Encryption

In the FedERA framework, encryption plays a crucial role in ensuring secure communication between the client and server during the Federated Learning process. This section provides guidance on generating and configuring the necessary certificates for TLS/SSL encryption.

TLS Basics

To understand the encryption process, it’s essential to grasp the fundamentals of TLS/SSL and chains of trust. TLS/SSL operates based on a transitive trust model, where trust in a certificate authority (CA) extends to the certificates it generates. Web browsers and operating systems have a “Trusted Roots” certificate store, automatically trusting certificates from public certificate authorities such as Let’s Encrypt or GoDaddy.
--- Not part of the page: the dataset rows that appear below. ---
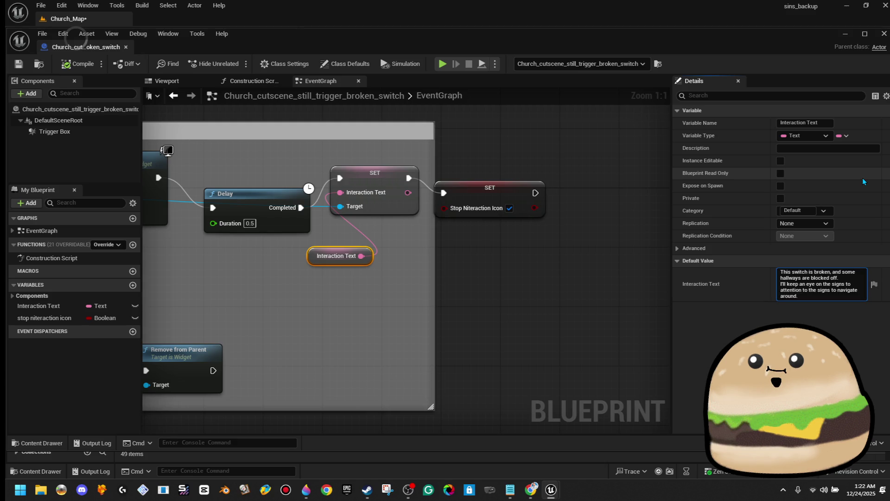
text( help myself)
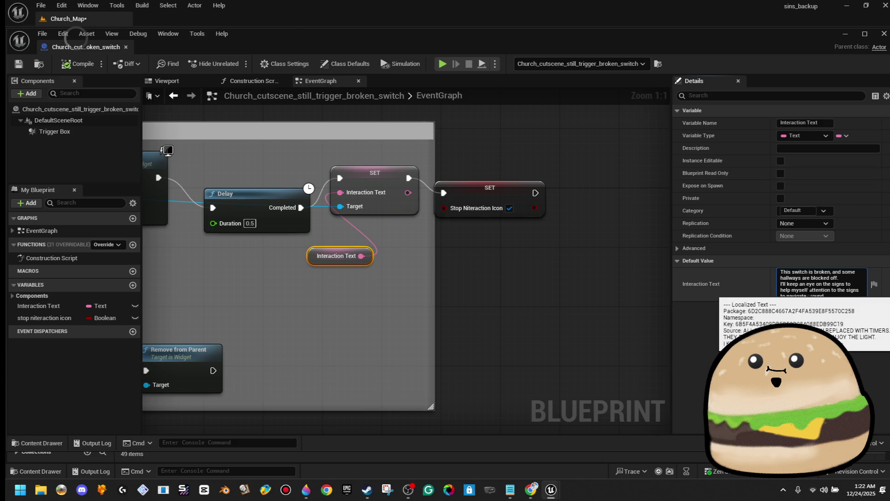
drag(809, 290, 867, 293)
Delete the leftover old wording, commit, then add 'hallway' and 'here.' to the text.
key(BackSpace)
click(860, 360)
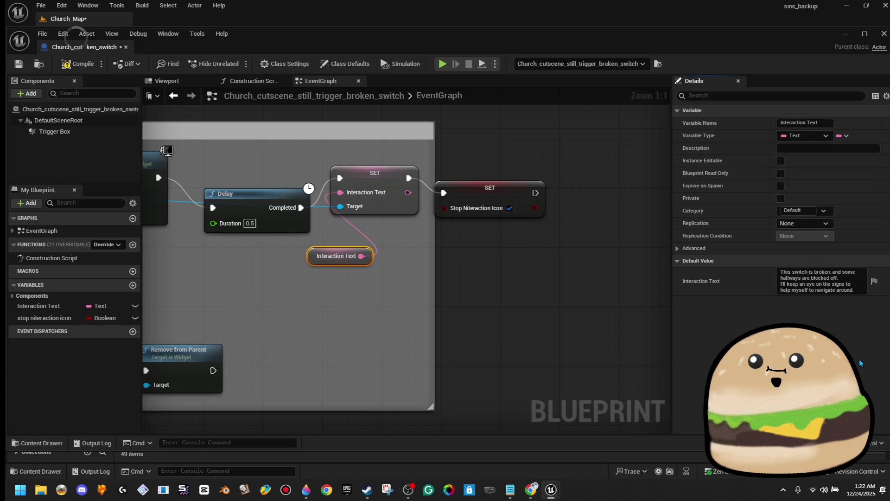
click(829, 291)
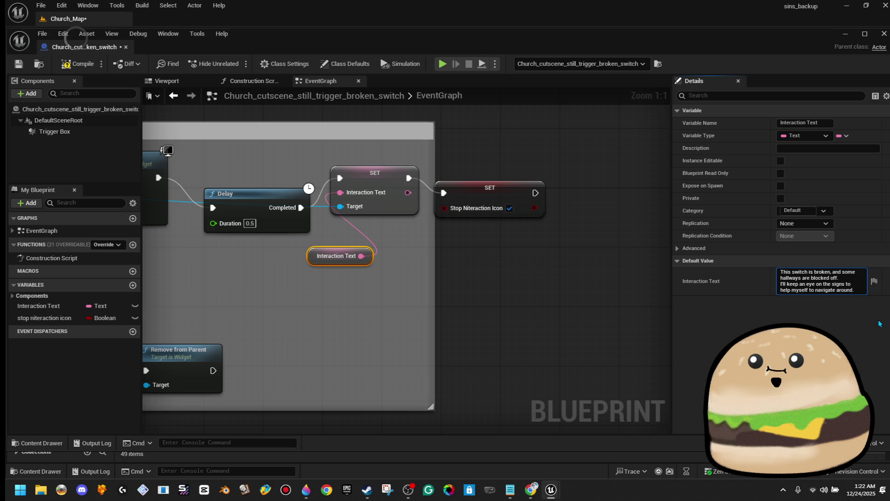
text(hallway)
In the case of FedERA, we establish our own CA and need to inform the client about the CA certificate for trust verification. Additionally, the server certificate must contain the exact server name the client connects to for validation.

Generate Certificates

For the purpose of this example, we will set up a basic PKI Infrastructure using CloudFlare’s CFSSL toolset, specifically the cfssl and cfssljson tools. You can download these tools from here .

The ssl directory contains configuration files that can be modified, but for demonstration purposes, they can also be used as-is.

Generate CA Certificate and Config

To generate the CA certificate and configuration, navigate to the ssl directory and run the following command:

$ cd FedERA/ssl
$ cfssl gencert -initca ca-csr.json | cfssljson -bare ca

This command generates the ca.pem and ca-key.pem files. The ca.pem file is used by both the client and server for mutual verification.

Generate Server and Client Certificates

Server Certificate

To generate the server certificate and key pair, run the following command in the ssl directory:

$ cd FedERA/ssl
$ cfssl gencert -ca=ca.pem -ca-key=ca-key.pem -config=ca-config.json -hostname='127.0.0.1,localhost' server-csr.json | cfssljson -bare server

This command creates the server certificate and key pair to be used by the server during TLS/SSL encryption. Note that you can modify the hostname parameter to match the name or IP address of the server on your network.

Client Certificate

To generate the client certificate and key pair, use the following command in the ssl directory:

$ cd FedERA/ssl
$ cfssl gencert -ca=ca.pem -ca-key=ca-key.pem -config=ca-config.json client-csr.json | cfssljson -bare client

When generating the client certificate and key pair, a warning message may appear regarding the absence of a “hosts” field. This warning is expected and acceptable since the client certificate is only used for client identification, not server identification.

TLS Server Identification and Encryption

In FedERA, the client trusts the certificate authority certificate, which subsequently enables trust in the server certificate. This is similar to how web browsers handle certificates, where pre-installed public certificate authority certificates establish trust.

For one-way trust verification (client verifies server identity but not vice versa), the server does not necessarily need to present the CA certificate as part of its certificate chain. The server only needs to present enough of the certificate chain for the client to trace it back to a trusted CA certificate.

In the FedERA framework, the gRPC server can be configured for SSL using the following code snippet:

On server side

if configurations['encryption']==1:
        # Load the server's private key and certificate
        keyfile = configurations['server_key']
        certfile = configurations['server_cert']
        private_key = bytes(open(keyfile).read(), 'utf-8')
        certificate_chain = bytes(open(certfile).read(), 'utf-8')
        # Create SSL/TLS credentials object
        server_credentials = ssl_server_credentials([(private_key, certificate_chain)])
        server.add_secure_port('localhost:8214', server_credentials)

On client side

if config["encryption"] == 1:
            ca_cert = 'ca.pem'
            root_certs = bytes(open(ca_cert).read(), 'utf-8')
            credentials = grpc.ssl_channel_credentials(root_certs)
            #create new gRPC channel to the server
            channel = grpc.secure_channel(ip_address, options=[
                ('grpc.max_send_message_length', -1),
                ('grpc.max_receive_message_length', -1)
                ], credentials=credentials)

Acknowledgments

This code and information were developed with the help of the repository jottoekke/python-grpc-ssl, which provided valuable guidance in implementing the encryption functionality.